[Document excerpt]
begin

The minister did not seem at all eager to officiate, but he did say, rather reluctantly, that he would be at the cemetery at four.
7

Why were all these ministers being so un-Christian? Well, in Dallas–Fort Worth, it might cost a minister his future assignment to a more prestigious church if he officiated at Oswald’s last rites. Soon enough, word arrived that the Lutheran minister who had given his assent to conduct the service had now rescinded it.

While these unhappy negotiations continue, Marguerite finally convinced one of the Secret Service agents to record her on tape—she wanted to set down for posterity why Lee, in her opinion, should, by all rights, be interred in Arlington; but before she had been speaking for long, Robert came out of the bedroom and he was crying and so Marguerite said to the tape recorder, “I’m sorry, but my thoughts have left me because my son is crying.”

MARGUERITE OSWALD.
. . . I thought for a moment that Robert was crying because of what I was saying, and he was sorry he had not listened to me before, because I tried to tell him about the defection and my trip to Washington. But Robert was crying because he received a telephone call that we could not get a minister at my son’s grave.
8

Recalling this blow, she informs the Warren Commission of her personal credo, which she is proud to deliver:

MARGUERITE OSWALD.
. . . I have no church affiliation. I have learned since my trouble that my heart is my church. [In that sense] I go to church all day long, I meditate. [Besides] I am working on Sunday most of the time, taking care of the sick, and the people that go to church that I work for, . . . have never once said, “Well, I will stay home and take care of my mother and let you go to church, Mrs. Oswald, today.”

You see, I am expected to work on a Sunday.

So that is why—I have my own church. And sometimes I think it is better than a wooden structure . . .
9

It is a credo for lonely people: My heart is my church.

Meanwhile, the complications continue. At some point, another minister appears:

MARGUERITE OSWALD.
. . . Well, a Reverend French from Dallas came out to Six Flags and we sat on the sofa. [Robert] was crying bitterly and talking to Reverend French and trying to get him to let Lee’s body go to church. And he was quoting why he could not.

So then I intervened and said, “Well, if Lee is a lost sheep and that is why you don’t want him to go to church, he is [exactly] the one that should go into church . . .”

And that agent [who up until now] had the decency to stay at the far end of the room . . . said, “Mrs. Oswald, be quiet. You are making matters worse.”

Now, the nerve of him—[and then] Reverend French [told us] that he could not take the body into the church. And we compromised for chapel services.

end

[Dataset excerpt]

begin

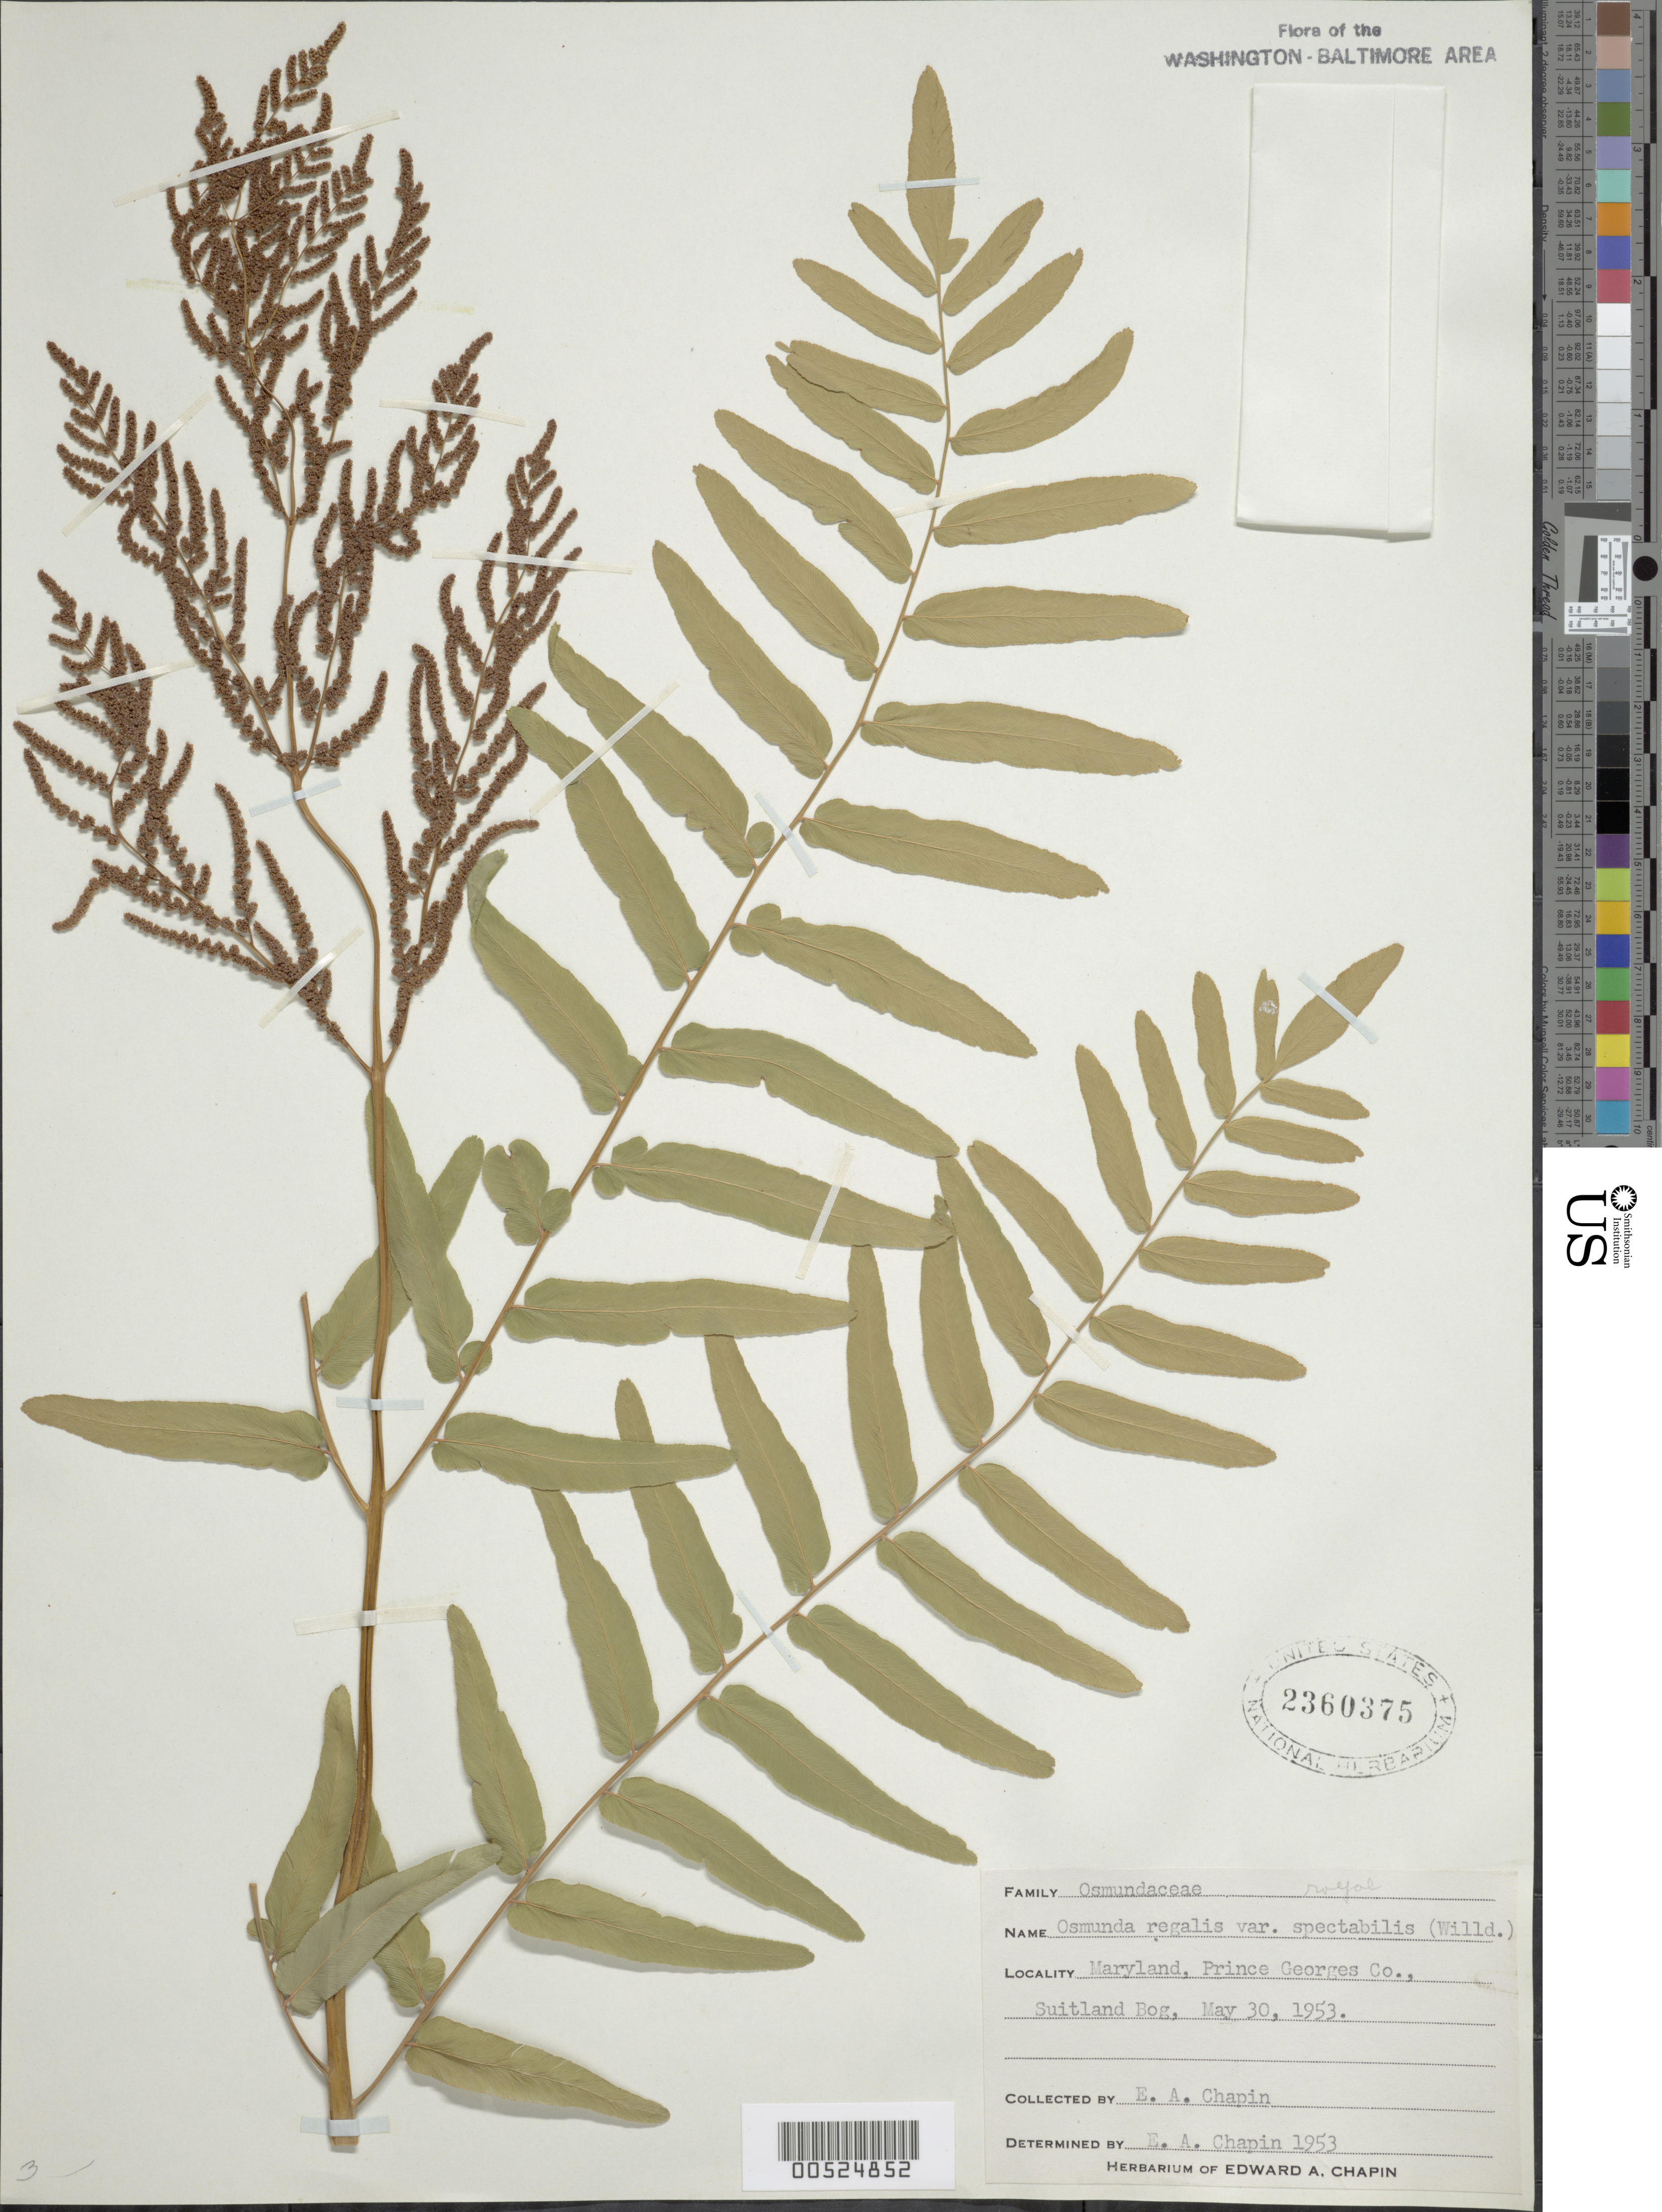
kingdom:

end

[Aim] In the excerpt about Marguerite Oswald, what did the family and Reverend French settle on after he refused to take the body into the church?

[Solution to this problem] They compromised on chapel services.